Several potential mechanisms may contribute to the association between long sleep duration and LVH. First, getting too much sleep can be a risk factor for hypertension, and hypertension is an important risk factor for cardiac hypertrophy. Sleep duration and BP are linked in a complex way. After adjusting for confounders such as age, BMI, and alcohol consumption, a U-shaped curve was reported between sleep duration and the risk of hypertension [23]. Sleep duration more than or equal to 9 hours was a risk factor of hypertension, and the same result was found for sleep duration more than or equal to 10 hours [24]. Second, long sleep duration may be a representation of OSA, a known cause of increased need for sleep and an identified risk factor for ventricular hypertrophy [25]. Patients with OSA may be at risk for LVH because of their poorer quality of sleep, such that they sleep for longer periods of time, more often than not in a refreshing sleep state, and often with an early onset of headache [26]. Third, spending a long time in bed may be linked to sleep fragmentation [27], which was associated with more severe arteriolosclerosis and LVH. Changes in inflammatory markers (such as C-reactive protein (CRP), interleukin-6 (IL-6), and tumor necrosis factor-α (TNF-α)) are associated with long sleep duration, which may contribute to ventricular hypertrophy [28]. In the present study, we found that HDL-c was negatively associated with LVH. Schillaci et al. found that low HDL-c was an independent predictor of LVM in untreated hypertensive patients [29], which is consistent with our results. Previous studies have proved that premenopausal women, as compared to men, are less prone to develop ventricular hypertrophy, while this protection is lost after menopause [30, 31]. In our study, being female was an independent predictor of LVH for T2DM patients, as the participants in our study were older, with a mean age of 51.8 ± 12.5 years, and most female patients were postmenopausal.

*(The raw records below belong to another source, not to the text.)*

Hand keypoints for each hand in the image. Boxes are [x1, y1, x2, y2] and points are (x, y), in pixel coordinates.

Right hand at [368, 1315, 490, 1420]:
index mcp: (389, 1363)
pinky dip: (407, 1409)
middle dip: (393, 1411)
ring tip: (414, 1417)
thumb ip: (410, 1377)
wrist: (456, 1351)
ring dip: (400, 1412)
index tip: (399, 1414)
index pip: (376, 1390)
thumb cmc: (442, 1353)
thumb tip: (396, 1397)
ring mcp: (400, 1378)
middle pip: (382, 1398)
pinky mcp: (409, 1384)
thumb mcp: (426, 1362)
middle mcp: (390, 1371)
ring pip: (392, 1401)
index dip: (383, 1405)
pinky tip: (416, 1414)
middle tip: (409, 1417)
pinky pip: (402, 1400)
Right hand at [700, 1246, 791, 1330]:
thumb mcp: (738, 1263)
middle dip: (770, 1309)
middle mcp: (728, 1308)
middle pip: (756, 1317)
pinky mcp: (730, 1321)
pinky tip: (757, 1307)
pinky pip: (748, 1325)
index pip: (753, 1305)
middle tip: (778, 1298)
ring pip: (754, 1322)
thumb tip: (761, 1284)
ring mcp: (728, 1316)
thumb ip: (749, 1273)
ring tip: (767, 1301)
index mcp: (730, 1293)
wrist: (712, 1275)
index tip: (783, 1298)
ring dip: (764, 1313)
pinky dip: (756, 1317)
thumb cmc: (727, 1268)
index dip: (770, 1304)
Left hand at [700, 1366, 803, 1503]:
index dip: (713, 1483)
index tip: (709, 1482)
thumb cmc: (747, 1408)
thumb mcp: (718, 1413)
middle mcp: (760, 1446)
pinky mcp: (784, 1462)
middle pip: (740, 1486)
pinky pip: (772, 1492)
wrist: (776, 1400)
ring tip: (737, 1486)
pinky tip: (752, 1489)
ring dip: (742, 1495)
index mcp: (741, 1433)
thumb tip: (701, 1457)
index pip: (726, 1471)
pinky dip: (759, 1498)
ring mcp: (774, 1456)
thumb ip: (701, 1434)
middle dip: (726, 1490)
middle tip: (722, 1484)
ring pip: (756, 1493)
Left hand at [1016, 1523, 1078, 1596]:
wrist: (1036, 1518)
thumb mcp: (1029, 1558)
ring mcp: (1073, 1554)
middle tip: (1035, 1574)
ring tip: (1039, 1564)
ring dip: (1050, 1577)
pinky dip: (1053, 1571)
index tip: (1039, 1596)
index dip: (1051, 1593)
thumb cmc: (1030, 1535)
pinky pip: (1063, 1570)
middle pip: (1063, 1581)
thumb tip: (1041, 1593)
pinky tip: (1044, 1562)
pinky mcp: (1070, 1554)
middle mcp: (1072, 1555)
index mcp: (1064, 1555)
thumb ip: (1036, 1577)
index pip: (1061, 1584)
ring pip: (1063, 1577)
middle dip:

Several limitations of our study should be acknowledged. First, all periods of sleep duration were self‐reported by questionnaire or interview instead of detection using sleep monitoring equipment. Second, factors such as sleep apnea are an independent predictor of the risk of LVH but were not assessed in our study. Third, this is a single-center study, and any extrapolation of the conclusions may be limited.

5. Conclusion

For patients with T2DM, a long sleep duration (>8 hours per day), Hb, BUN, and HDL-c were independently associated with LVH.

Data Availability

All clinical data were acquired from the Beijing Luhe Hospital. The data of this study can be obtained from the corresponding author upon reasonable request.

Disclosure

The views expressed in the article do not represent an official position of the institution or funder.

Conflicts of Interest

The authors declare that they have no conflicts of interest.

Acknowledgments

The authors would like to express our appreciation to all patients recruited in the present study.